[Quoted passage — start]

For the past 10 years, software-development tools based on formal methods have become increasingly sophisticated and available8 for comparing a specification of the intended behavior of a system component against the component’s actual code, pointing out discrepancies between the behaviors. Such tools, including SLAM2 and Boogie,3 generally check the behavior of procedure and method boundaries. While the proper use of these interfaces is central to writing correct software—and strongly supported by Singularity, including language support for the Boogie verification system—systems provide many other abstractions. The correctness of a system depends on them, as well as on low-level interfaces.

Singularity follows this paradigm of specification and checking at many different levels of system structure, including for purposes other than static-defect detection. Channel contracts, described earlier, capture the behavior of Singularity’s primary communication mechanism. Another example of high-level specification is device-driver manifests.12 A Singularity device driver specifies the underlying hardware resources (such as memory mapped I/O registers) it can access.


Unlike in other systems, processes in Singularity are software-isolated processes, or SIPs, that rely on language safety, not hardware mechanisms, to isolate system software components from one another.

[Quoted passage — finish]

**Tasks to perform**
1. In the passage on Singularity, what does a Singularity device driver specify?
2. Duplicate the part of the passage on Singularity starting at "For the past" and ending at "on low-level interfaces.".
3. Go on with the passage on the Singularity system from the point where it stops.

[Dataset extract — start]

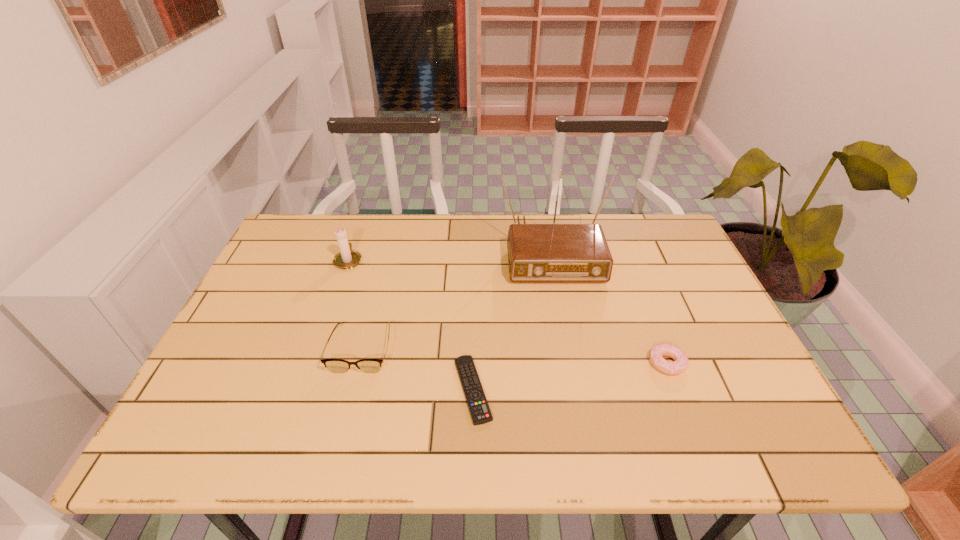
Where is `vacant space that satisfies the following two spatial constraints: 1. on the front panel of the rightmost object; 2. on the left side of the tallest object`? This screenshot has height=540, width=960. vacant space that satisfies the following two spatial constraints: 1. on the front panel of the rightmost object; 2. on the left side of the tallest object is located at coordinates (571, 363).

Where is `vacant space that satisfies the following two spatial constraints: 1. on the back side of the second shortest object; 2. on the left side of the shortest object`? The width and height of the screenshot is (960, 540). vacant space that satisfies the following two spatial constraints: 1. on the back side of the second shortest object; 2. on the left side of the shortest object is located at coordinates (473, 363).

You are a GUI agent. You are given a task and a screenshot of the screen. Output one action in this format:
    pyautogui.click(x=<x>, y=<y>)
    Task: Click on the free location that satisfies the following two spatial constraints: 1. on the face of the remote control; 2. on the right side of the third shortest object
    
    Given the screenshot: What is the action you would take?
    pyautogui.click(x=351, y=389)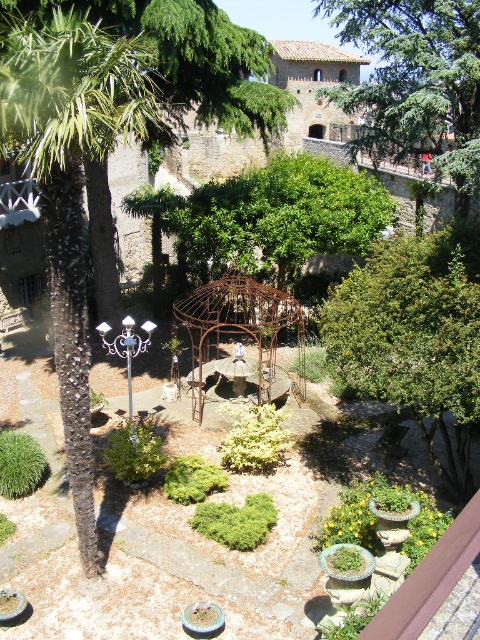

[Dataset extract — finish]

**Written responses**
1. It specifies the underlying hardware resources it can access, such as memory mapped I/O registers.

2.
For the past 10 years, software-development tools based on formal methods have become increasingly sophisticated and available8 for comparing a specification of the intended behavior of a system component against the component’s actual code, pointing out discrepancies between the behaviors. Such tools, including SLAM2 and Boogie,3 generally check the behavior of procedure and method boundaries. While the proper use of these interfaces is central to writing correct software—and strongly supported by Singularity, including language support for the Boogie verification system—systems provide many other abstractions. The correctness of a system depends on them, as well as on low-level interfaces.

3.
Depending on hardware support, Singularity may corroborate only a subset of this information, but it uses the declared information in the following ways to ensure correct system configuration:

Look for conflicting claims. When a driver is loaded, Singularity looks for conflicting claims on hardware resources. If a new driver uses the same I/O registers as an existing driver, then Singularity avoids a conflict by refusing to load the new driver; and

Incorporate declared resources. If the system detects no conflicts, then Singularity incorporates its declared resources into the system manifest used to configure the boot process. When starting up, the Singularity kernel starts each device driver in its own SIP. It also creates in-process I/O objects for accessing the I/O registers and interrupt lines used by the driver. These pre-populated I/O objects simplify driver access to hardware while simultaneously providing low-cost access to hardware resources with language safety.

Singularity demonstrates that lightweight specifications are valuable if closely connected to the underlying system and offers a value greater than the additional burden they impose. Specifications may be closely tied to the actual code. Documentation grows stale in the absence of systematic tools to detect discrepancies between a description and the related code. On the other hand, specifications that drive tools remain closely linked to code and must meet only the lower bar of providing sufficient utility to justify learning a new language and unfamiliar tools.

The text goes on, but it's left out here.